→ Texte fourni
┄┄┄┄┄┄

En ce qui concerne la situation en Egypte, où après les discours d’une rare violente hypocrisie, mais sans surprise, de Moubarak et du vice-président Souleiman qui a désormais officiellement les pouvoirs présidentiels, on dirait que les américains, qui font d’énormes pression sur l’Etat-Major de l’armée et sur le pouvoir egyptien, “teste” les réactions populaires nationales, en même temps qu’il a anticipé les prochains troubles en Algérie après-demain.
Avec un risque évident : si Moubarak reste au pouvoir sans avoir “officiellement” de pouvoir (présidentiel), sorte de double-jeux très dangereux pour l’Etat, autant le pari est réussi de faire style d’avancer vis-à-vis de la colère populaire par une stagnation masquée, autant le risque est triplé, car si le peuple egyptien demain va attaquer le Palais Présidentiel comme les appels de ce soir l’affirment, alors cette fausse-démission pourrait se transformer en fuite forcée et banqueroute. Ce qui renforcera encore davantage la force insurrectionnelle.

┄┄┄┄┄┄

→ Consigne 1
Citez le passage du texte sur la situation en Égypte qui commence par « Avec un risque » et se termine par « la force insurrectionnelle. ».

┄┄┄┄┄┄

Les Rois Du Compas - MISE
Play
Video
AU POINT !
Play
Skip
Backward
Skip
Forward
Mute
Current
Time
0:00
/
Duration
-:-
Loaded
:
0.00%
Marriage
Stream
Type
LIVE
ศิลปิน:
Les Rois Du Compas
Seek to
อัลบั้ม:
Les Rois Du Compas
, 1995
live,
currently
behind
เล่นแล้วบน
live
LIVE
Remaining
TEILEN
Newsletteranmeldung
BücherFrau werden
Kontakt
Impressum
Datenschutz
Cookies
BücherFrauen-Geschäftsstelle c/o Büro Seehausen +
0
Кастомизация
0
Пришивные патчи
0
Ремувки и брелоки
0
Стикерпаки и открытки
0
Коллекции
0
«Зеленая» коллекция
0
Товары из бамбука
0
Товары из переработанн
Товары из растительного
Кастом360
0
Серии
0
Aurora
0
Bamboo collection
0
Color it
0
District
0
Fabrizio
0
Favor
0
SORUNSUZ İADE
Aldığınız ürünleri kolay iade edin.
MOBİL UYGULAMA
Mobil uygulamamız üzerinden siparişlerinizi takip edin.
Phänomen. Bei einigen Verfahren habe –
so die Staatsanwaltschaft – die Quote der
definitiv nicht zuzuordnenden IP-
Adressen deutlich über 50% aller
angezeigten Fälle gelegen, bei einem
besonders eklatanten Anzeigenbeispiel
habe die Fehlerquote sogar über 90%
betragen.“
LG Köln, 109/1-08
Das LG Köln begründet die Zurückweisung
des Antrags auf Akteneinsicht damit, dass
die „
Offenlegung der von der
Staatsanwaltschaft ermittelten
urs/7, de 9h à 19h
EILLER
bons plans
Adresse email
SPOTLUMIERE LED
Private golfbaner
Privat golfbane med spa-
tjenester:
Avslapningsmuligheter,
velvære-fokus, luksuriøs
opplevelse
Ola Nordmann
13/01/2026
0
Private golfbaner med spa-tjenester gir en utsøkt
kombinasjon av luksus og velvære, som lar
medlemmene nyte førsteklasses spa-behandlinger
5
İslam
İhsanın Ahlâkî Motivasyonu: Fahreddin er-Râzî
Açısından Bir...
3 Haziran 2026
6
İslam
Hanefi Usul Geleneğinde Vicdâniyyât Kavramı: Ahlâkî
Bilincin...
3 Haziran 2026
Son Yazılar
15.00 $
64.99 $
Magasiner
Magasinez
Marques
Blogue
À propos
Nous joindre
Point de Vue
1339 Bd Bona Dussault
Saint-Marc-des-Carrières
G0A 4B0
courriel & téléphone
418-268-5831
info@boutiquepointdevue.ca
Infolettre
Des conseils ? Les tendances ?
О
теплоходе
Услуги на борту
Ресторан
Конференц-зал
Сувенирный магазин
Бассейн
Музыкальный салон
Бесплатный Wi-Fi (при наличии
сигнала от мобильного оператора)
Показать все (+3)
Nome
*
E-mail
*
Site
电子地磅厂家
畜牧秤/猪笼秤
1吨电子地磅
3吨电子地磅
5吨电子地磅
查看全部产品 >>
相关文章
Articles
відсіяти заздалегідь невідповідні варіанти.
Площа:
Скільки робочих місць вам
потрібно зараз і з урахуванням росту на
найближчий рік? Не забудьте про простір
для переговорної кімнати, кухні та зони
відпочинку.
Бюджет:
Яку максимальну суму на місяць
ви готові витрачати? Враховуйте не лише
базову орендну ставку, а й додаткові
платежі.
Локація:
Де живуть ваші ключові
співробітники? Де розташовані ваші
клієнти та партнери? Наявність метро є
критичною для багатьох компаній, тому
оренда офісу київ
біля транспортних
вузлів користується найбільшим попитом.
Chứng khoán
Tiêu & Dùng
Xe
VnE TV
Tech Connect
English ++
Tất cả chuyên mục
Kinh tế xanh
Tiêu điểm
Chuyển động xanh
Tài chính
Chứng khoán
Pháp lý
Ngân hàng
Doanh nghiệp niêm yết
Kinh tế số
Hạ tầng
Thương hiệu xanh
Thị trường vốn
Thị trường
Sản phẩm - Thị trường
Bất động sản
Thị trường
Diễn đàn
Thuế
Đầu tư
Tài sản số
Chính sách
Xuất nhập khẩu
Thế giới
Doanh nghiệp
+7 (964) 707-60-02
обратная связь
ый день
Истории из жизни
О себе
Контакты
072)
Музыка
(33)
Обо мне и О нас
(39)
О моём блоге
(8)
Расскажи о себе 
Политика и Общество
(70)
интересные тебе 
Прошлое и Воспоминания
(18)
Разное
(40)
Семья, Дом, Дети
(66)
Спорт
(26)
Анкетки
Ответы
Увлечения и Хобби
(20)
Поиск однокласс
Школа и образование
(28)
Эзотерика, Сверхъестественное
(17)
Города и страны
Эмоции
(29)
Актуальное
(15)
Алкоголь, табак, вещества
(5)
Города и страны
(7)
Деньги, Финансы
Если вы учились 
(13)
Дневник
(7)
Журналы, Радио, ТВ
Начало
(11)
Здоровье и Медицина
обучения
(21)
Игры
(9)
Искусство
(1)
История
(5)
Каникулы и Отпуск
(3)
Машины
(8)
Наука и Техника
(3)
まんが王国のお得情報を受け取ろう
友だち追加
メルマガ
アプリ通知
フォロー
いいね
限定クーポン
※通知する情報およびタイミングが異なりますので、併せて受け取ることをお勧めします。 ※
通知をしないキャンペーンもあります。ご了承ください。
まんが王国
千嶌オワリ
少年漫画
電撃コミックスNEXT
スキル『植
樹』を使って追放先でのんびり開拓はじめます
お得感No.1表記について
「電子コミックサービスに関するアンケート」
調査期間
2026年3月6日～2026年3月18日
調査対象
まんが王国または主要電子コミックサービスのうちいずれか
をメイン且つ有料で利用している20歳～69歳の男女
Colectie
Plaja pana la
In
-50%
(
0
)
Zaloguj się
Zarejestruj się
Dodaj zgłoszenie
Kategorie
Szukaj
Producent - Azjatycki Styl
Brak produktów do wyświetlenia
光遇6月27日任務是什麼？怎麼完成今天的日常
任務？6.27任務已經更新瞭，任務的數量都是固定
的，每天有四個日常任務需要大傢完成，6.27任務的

┄┄┄┄┄┄

→ Consigne 2
Comptez les lignes des données où figure le mot « habe », puis indiquez seulement ce nombre.

→ Résultat de l'exercice 1
Avec un risque évident : si Moubarak reste au pouvoir sans avoir “officiellement” de pouvoir (présidentiel), sorte de double-jeux très dangereux pour l’Etat, autant le pari est réussi de faire style d’avancer vis-à-vis de la colère populaire par une stagnation masquée, autant le risque est triplé, car si le peuple egyptien demain va attaquer le Palais Présidentiel comme les appels de ce soir l’affirment, alors cette fausse-démission pourrait se transformer en fuite forcée et banqueroute. Ce qui renforcera encore davantage la force insurrectionnelle.

→ Résultat de l'exercice 2
2